To encourage landowners to protect habitat for RCWs, Alabama Department of Conservation and Natural Resources, in cooperation with the U.S. Fish and Wildlife Service, has implemented a Safe Harbor program in the state. Safe Harbors are intended to foster cooperation of landowners, and benefit both endangered species and landowners simultaneously. Under a Safe Harbor agreement, landowners agree to manage their land in a way that is expected to benefit RCW populations, but will not incur any new restrictions if RCW populations expand beyond the baseline level that exists on the property when the agreement is signed. The baseline level can even be zero if potential RCW habitat is present but no RCWs exist on the land. Landowners retain all private property rights and management flexibility. Land managers are encouraged to use prescribed burning, hardwood mid-story control, pine thinnings, and longleaf pine restoration to improve land for RCWs. These management techniques help maintain a healthy southern pine forest while also benefiting other desirable species such as Northern bobwhite. Safe Harbor agreements have been very popular with forest landowners in other states, and are considered a 'win-win' program: RCW populations are protected while the rights of landowners are respected.
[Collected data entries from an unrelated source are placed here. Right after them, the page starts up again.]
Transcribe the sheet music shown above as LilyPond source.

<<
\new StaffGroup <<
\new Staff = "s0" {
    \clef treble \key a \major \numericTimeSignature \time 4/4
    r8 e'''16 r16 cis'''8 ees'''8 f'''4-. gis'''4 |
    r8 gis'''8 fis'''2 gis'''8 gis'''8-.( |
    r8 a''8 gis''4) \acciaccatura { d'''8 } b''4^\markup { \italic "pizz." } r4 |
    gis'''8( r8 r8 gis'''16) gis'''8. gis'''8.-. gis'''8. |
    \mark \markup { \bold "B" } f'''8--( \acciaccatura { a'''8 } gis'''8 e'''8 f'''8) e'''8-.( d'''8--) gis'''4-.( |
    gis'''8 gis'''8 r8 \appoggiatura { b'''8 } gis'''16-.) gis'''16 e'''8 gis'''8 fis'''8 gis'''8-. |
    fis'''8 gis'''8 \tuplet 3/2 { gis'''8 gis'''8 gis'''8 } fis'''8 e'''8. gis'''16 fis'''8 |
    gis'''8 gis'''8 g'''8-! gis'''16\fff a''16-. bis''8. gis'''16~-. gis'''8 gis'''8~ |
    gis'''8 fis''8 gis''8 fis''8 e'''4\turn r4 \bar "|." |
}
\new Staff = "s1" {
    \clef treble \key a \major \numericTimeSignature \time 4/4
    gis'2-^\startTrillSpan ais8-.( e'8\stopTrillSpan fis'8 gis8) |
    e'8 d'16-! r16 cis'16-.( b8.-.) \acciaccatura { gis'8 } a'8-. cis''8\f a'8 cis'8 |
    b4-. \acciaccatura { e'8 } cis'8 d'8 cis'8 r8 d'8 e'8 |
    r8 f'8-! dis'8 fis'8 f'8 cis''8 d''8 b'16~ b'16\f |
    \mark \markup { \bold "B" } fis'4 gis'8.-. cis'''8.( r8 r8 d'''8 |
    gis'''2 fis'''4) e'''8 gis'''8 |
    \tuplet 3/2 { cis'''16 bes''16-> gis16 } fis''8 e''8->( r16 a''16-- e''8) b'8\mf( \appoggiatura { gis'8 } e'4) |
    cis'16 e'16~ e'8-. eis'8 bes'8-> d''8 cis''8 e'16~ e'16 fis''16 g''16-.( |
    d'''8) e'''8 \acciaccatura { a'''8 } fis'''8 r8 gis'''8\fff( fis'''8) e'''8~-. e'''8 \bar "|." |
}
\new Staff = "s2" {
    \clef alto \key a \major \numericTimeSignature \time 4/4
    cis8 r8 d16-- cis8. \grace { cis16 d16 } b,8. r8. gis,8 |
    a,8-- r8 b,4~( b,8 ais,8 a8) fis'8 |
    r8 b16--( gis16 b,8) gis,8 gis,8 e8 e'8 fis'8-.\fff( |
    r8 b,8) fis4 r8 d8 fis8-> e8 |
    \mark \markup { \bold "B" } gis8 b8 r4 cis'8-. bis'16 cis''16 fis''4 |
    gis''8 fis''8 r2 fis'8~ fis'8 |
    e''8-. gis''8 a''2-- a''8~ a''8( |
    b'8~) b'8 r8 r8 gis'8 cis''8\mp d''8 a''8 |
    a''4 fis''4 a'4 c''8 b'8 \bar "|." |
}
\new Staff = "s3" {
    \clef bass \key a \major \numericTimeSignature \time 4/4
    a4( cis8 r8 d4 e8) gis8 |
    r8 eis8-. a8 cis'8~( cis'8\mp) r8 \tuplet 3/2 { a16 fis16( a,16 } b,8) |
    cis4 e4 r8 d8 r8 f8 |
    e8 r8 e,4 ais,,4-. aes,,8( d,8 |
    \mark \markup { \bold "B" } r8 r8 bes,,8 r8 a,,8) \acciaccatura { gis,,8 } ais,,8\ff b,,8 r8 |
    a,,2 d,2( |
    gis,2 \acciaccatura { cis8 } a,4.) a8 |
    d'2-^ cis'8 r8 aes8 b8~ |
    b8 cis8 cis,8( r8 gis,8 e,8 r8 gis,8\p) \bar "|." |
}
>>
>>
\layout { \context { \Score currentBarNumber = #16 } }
|RCW chicks banded for continued monitoring of RCW populations on property enrolled in the Safe Harbor Program.|
This endangered species project is intended to continue publicizing and implementing the RCW Safe Harbor program in Alabama to continue to make the program stronger in Alabama. Implementation efforts focus on enrolling additional forest lands and monitoring properties that are currently enrolled in the program. Benefits to the RCW in Alabama include increased protection and expansion of existing populations, establishment of new populations, and expanded suitable habitat for the species. Expected benefits for participating landowners are protection and assurance that they will not incur additional legal restrictions beyond a baseline condition agreed upon when they enter into the agreement. These activities will help contribute to the recovery of this endangered species. Other species of conservation concern that rely on open, mature pine woodlands, such as eastern indigo snake, Bachman's sparrow, gopher tortoise, southeastern pocket gopher, and bobwhite quail, will also benefit from management of red-cockaded woodpeckers on private lands under the Safe Harbor agreement.